On average, 300 pedestrians were killed in this country each year between 2018 to 2020, according to Statistics Canada
A sign marks the site of a fatal pedestrian accident in Victoria this month. On average, 300 pedestrians were killed in this country each year between 2018 and 2020. DARREN STONE, TIMES COLONIST

The past couple of weeks have not been good ones for pedestrians on Vancouver Island. From Sooke to Cedar to Victoria and Saanich, there have been a string of fatal and serious-injury pedestrian incidents on our roads in recent days.

It’s not just happening here, either. Last year in the U.S., a record 7,508 people were killed by vehicles — an increase of 77% since 2010. Twenty pedestrians were killed every day last year in the U.S.

In Canada, by proportion, we’re doing quite a bit better, but it’s still nothing to be proud about. Statistics Canada says that on average, 300 pedestrians were killed in this country each year between 2018 and 2020.

At the risk of stating the obvious, most pedestrians are struck when they enter the roadway. In Canada, 21 per cent of all pedestrians are struck crossing at an intersection. What happens when a human object comes into contact with a vehicle weighing anywhere from 1,100 to 2,500 kilos isn’t pretty.

The most common injuries emergency-room doctors tackle after a severe pedestrian collision are head injuries — concussions, skull fractures, hemorrhages and intracranial swelling.

Lower-body injuries are also likely, including hip and pelvis fractures, leg fractures, abrasions and torn ligaments.

Wrapping up this macabre list are torso injuries, which are more likely to occur when a pedestrian is struck by a larger vehicle. They include smashed rib cages along with internal-organ ruptures, which can be fatal themselves if not treated right away.

I don’t like highlighting gory details, but the message has to get out that we’re facing a serious plight on our streets right now. People are dying and they’re dying from incidents that are almost always preventable.

We’re in one of the worst weather periods drivers can face on the road.

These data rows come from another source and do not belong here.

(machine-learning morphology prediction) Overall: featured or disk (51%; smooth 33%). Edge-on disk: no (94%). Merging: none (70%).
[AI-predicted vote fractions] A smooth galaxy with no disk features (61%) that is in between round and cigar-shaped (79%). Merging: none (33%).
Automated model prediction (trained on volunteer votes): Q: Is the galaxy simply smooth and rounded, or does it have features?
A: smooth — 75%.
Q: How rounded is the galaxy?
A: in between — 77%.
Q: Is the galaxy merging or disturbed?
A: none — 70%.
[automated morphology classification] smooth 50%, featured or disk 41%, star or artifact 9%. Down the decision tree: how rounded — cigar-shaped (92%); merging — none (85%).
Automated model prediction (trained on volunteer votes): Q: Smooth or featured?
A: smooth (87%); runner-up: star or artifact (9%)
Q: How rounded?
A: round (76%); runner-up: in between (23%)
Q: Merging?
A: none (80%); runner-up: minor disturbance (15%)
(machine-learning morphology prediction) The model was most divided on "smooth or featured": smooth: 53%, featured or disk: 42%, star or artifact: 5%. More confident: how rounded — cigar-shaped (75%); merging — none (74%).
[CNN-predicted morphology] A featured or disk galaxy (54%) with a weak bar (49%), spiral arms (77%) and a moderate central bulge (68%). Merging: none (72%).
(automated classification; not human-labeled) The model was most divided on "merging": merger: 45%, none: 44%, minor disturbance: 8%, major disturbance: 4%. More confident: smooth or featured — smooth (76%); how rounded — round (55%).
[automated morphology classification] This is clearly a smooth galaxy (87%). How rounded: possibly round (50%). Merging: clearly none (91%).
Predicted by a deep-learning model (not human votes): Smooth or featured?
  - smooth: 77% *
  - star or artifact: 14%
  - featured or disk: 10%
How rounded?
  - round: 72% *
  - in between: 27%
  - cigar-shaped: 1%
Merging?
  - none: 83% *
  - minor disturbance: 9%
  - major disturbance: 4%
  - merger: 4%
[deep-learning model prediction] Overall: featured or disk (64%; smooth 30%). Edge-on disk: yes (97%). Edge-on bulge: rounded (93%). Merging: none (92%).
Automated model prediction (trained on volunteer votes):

March brings on sheets of rain followed by clear periods of brilliant sunshine, making visibility a major challenge. Around one in five pedestrian deaths occur as a result of poor visibility caused by weather.

It’s not surprising that around 20% of the drivers who have fatally struck a pedestrian were impaired either by alcohol or drugs.

What may be a little more surprising is that the intoxication rate is about the same for pedestrians who are killed. Manoeuvring around busy streets in 2024 requires constant attention and judgment — the very things that alcohol and drugs rob from you.

Distracted driving continues to be a serious problem, as well. A car travelling at 50 km/h covers nearly 14 metres in one second, meaning that in the three seconds you might take to switch music tracks or pick up that cellphone on the seat next to you, you have travelled nearly half the length of a soccer field.

Vehicles turning left at an intersection create an especially dangerous moment for pedestrians. Drivers focusing on road traffic often experience tunnel vision trying to make that turn before the light changes and miss pedestrians crossing in front of them.

Intersections are the place on the road where most driving incidents occur — pedestrians or not. They require 100% of your attention.

Pedestrians who ignore signals and cross at places other than intersections raise their risk of being struck exponentially, especially on arterial roads where driving speeds are usually higher, lane changes are more frequent and driver visibility is reduced simply based on the congestion around them.

So pedestrians have to pitch in on this problem as well. Disobeying walk signals is pretty much an epidemic in the CRD. Too many pedestrians must stop assuming that drivers are always paying attention as they walk out into the street. These past few weeks should tell you otherwise. Make eye contact with an approaching driver before stepping out.

Never assume that because a car in one lane has stopped for you in a crosswalk that the driver in the lane beside him is going to stop as well.

Young pedestrians are also more vulnerable to being hit by vehicles, according to the Traffic Injury Research Foundation of Canada.

Its survey showed that 57% of people ages 16 to 24 admitted to jaywalking, compared to 38% for the rest of the population. The same survey found that 57% of young people also said they are plugged into headphones near public streets, compared to 26% of all other age groups.

I’m often accused of blaming pedestrians too much for these problems. Maybe. But according to the Traffic Injury Research Foundation, pedestrians are 284 times more likely to be injured or killed in a collision than other road users.

With a stat like that, who’s “right” or “wrong” in these tragic moments is pretty much irrelevant.